Task directions
Below are some entries; can you quote all of them exactly?

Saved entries
-.-.-
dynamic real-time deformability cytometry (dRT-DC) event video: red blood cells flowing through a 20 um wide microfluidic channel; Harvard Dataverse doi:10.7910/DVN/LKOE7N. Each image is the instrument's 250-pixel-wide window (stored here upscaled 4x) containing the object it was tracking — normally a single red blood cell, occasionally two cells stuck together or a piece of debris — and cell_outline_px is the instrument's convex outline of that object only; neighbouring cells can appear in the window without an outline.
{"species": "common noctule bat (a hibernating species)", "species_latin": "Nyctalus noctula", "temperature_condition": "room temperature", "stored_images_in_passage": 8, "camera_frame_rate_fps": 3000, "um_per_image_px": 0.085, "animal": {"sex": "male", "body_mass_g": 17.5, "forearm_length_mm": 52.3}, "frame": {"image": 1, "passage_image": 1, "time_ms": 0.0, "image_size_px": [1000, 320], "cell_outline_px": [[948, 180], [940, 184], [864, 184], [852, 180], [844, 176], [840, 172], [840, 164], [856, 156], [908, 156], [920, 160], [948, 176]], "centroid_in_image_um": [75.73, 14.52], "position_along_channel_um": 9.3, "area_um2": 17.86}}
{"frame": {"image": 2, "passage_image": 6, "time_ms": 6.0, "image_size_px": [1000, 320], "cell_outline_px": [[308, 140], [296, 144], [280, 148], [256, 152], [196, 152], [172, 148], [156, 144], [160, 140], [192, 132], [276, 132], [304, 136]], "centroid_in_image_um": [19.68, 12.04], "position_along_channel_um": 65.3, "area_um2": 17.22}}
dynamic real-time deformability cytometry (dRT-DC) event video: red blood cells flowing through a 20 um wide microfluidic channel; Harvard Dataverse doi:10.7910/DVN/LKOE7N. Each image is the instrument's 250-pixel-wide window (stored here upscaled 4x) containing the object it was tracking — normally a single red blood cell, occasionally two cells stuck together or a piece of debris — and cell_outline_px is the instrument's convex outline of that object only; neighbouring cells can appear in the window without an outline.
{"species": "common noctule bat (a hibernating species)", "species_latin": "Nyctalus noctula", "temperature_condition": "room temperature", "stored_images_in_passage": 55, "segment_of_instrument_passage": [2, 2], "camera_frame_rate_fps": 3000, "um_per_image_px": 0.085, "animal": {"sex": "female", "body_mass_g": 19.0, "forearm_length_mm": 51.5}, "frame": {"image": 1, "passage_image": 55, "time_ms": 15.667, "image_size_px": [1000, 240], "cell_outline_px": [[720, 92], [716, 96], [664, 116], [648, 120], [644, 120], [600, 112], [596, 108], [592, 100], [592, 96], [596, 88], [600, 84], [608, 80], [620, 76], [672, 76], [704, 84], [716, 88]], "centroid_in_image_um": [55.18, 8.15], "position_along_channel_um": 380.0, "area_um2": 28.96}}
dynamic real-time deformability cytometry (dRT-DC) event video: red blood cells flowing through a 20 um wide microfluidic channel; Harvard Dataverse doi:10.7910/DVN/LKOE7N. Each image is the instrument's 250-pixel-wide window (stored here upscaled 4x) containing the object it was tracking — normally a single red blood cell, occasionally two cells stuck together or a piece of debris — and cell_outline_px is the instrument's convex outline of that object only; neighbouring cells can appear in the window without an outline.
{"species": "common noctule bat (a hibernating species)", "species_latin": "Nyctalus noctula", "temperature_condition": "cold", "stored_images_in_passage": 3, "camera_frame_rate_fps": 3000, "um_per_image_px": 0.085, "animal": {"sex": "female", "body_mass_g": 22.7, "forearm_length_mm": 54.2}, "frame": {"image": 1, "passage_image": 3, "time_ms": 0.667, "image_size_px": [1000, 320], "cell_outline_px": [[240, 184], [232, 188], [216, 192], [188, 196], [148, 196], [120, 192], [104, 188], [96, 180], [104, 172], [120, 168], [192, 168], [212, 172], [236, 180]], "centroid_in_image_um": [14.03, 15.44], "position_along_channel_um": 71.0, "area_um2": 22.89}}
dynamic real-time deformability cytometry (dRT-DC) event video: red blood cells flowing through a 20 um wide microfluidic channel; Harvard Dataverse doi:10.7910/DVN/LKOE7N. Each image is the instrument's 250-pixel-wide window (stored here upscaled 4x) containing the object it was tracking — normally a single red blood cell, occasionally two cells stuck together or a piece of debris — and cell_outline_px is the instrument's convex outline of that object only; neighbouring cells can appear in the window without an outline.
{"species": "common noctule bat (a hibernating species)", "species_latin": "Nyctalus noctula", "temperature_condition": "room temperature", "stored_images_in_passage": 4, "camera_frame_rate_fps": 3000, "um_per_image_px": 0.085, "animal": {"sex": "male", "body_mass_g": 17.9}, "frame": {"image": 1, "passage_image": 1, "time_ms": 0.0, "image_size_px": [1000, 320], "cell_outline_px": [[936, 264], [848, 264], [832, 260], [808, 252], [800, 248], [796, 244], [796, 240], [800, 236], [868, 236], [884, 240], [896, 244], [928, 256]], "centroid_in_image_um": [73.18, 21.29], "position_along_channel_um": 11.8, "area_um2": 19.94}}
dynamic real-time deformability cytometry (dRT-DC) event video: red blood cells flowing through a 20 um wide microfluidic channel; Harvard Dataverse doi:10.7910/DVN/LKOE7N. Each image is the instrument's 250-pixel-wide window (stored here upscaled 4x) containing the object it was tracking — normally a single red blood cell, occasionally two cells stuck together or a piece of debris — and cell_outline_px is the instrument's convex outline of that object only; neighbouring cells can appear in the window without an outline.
-.-.-
Solution to the problem
dynamic real-time deformability cytometry (dRT-DC) event video: red blood cells flowing through a 20 um wide microfluidic channel; Harvard Dataverse doi:10.7910/DVN/LKOE7N. Each image is the instrument's 250-pixel-wide window (stored here upscaled 4x) containing the object it was tracking — normally a single red blood cell, occasionally two cells stuck together or a piece of debris — and cell_outline_px is the instrument's convex outline of that object only; neighbouring cells can appear in the window without an outline.
{"species": "common noctule bat (a hibernating species)", "species_latin": "Nyctalus noctula", "temperature_condition": "room temperature", "stored_images_in_passage": 8, "camera_frame_rate_fps": 3000, "um_per_image_px": 0.085, "animal": {"sex": "male", "body_mass_g": 17.5, "forearm_length_mm": 52.3}, "frame": {"image": 1, "passage_image": 1, "time_ms": 0.0, "image_size_px": [1000, 320], "cell_outline_px": [[948, 180], [940, 184], [864, 184], [852, 180], [844, 176], [840, 172], [840, 164], [856, 156], [908, 156], [920, 160], [948, 176]], "centroid_in_image_um": [75.73, 14.52], "position_along_channel_um": 9.3, "area_um2": 17.86}}
{"frame": {"image": 2, "passage_image": 6, "time_ms": 6.0, "image_size_px": [1000, 320], "cell_outline_px": [[308, 140], [296, 144], [280, 148], [256, 152], [196, 152], [172, 148], [156, 144], [160, 140], [192, 132], [276, 132], [304, 136]], "centroid_in_image_um": [19.68, 12.04], "position_along_channel_um": 65.3, "area_um2": 17.22}}
dynamic real-time deformability cytometry (dRT-DC) event video: red blood cells flowing through a 20 um wide microfluidic channel; Harvard Dataverse doi:10.7910/DVN/LKOE7N. Each image is the instrument's 250-pixel-wide window (stored here upscaled 4x) containing the object it was tracking — normally a single red blood cell, occasionally two cells stuck together or a piece of debris — and cell_outline_px is the instrument's convex outline of that object only; neighbouring cells can appear in the window without an outline.
{"species": "common noctule bat (a hibernating species)", "species_latin": "Nyctalus noctula", "temperature_condition": "room temperature", "stored_images_in_passage": 55, "segment_of_instrument_passage": [2, 2], "camera_frame_rate_fps": 3000, "um_per_image_px": 0.085, "animal": {"sex": "female", "body_mass_g": 19.0, "forearm_length_mm": 51.5}, "frame": {"image": 1, "passage_image": 55, "time_ms": 15.667, "image_size_px": [1000, 240], "cell_outline_px": [[720, 92], [716, 96], [664, 116], [648, 120], [644, 120], [600, 112], [596, 108], [592, 100], [592, 96], [596, 88], [600, 84], [608, 80], [620, 76], [672, 76], [704, 84], [716, 88]], "centroid_in_image_um": [55.18, 8.15], "position_along_channel_um": 380.0, "area_um2": 28.96}}
dynamic real-time deformability cytometry (dRT-DC) event video: red blood cells flowing through a 20 um wide microfluidic channel; Harvard Dataverse doi:10.7910/DVN/LKOE7N. Each image is the instrument's 250-pixel-wide window (stored here upscaled 4x) containing the object it was tracking — normally a single red blood cell, occasionally two cells stuck together or a piece of debris — and cell_outline_px is the instrument's convex outline of that object only; neighbouring cells can appear in the window without an outline.
{"species": "common noctule bat (a hibernating species)", "species_latin": "Nyctalus noctula", "temperature_condition": "cold", "stored_images_in_passage": 3, "camera_frame_rate_fps": 3000, "um_per_image_px": 0.085, "animal": {"sex": "female", "body_mass_g": 22.7, "forearm_length_mm": 54.2}, "frame": {"image": 1, "passage_image": 3, "time_ms": 0.667, "image_size_px": [1000, 320], "cell_outline_px": [[240, 184], [232, 188], [216, 192], [188, 196], [148, 196], [120, 192], [104, 188], [96, 180], [104, 172], [120, 168], [192, 168], [212, 172], [236, 180]], "centroid_in_image_um": [14.03, 15.44], "position_along_channel_um": 71.0, "area_um2": 22.89}}
dynamic real-time deformability cytometry (dRT-DC) event video: red blood cells flowing through a 20 um wide microfluidic channel; Harvard Dataverse doi:10.7910/DVN/LKOE7N. Each image is the instrument's 250-pixel-wide window (stored here upscaled 4x) containing the object it was tracking — normally a single red blood cell, occasionally two cells stuck together or a piece of debris — and cell_outline_px is the instrument's convex outline of that object only; neighbouring cells can appear in the window without an outline.
{"species": "common noctule bat (a hibernating species)", "species_latin": "Nyctalus noctula", "temperature_condition": "room temperature", "stored_images_in_passage": 4, "camera_frame_rate_fps": 3000, "um_per_image_px": 0.085, "animal": {"sex": "male", "body_mass_g": 17.9}, "frame": {"image": 1, "passage_image": 1, "time_ms": 0.0, "image_size_px": [1000, 320], "cell_outline_px": [[936, 264], [848, 264], [832, 260], [808, 252], [800, 248], [796, 244], [796, 240], [800, 236], [868, 236], [884, 240], [896, 244], [928, 256]], "centroid_in_image_um": [73.18, 21.29], "position_along_channel_um": 11.8, "area_um2": 19.94}}
dynamic real-time deformability cytometry (dRT-DC) event video: red blood cells flowing through a 20 um wide microfluidic channel; Harvard Dataverse doi:10.7910/DVN/LKOE7N. Each image is the instrument's 250-pixel-wide window (stored here upscaled 4x) containing the object it was tracking — normally a single red blood cell, occasionally two cells stuck together or a piece of debris — and cell_outline_px is the instrument's convex outline of that object only; neighbouring cells can appear in the window without an outline.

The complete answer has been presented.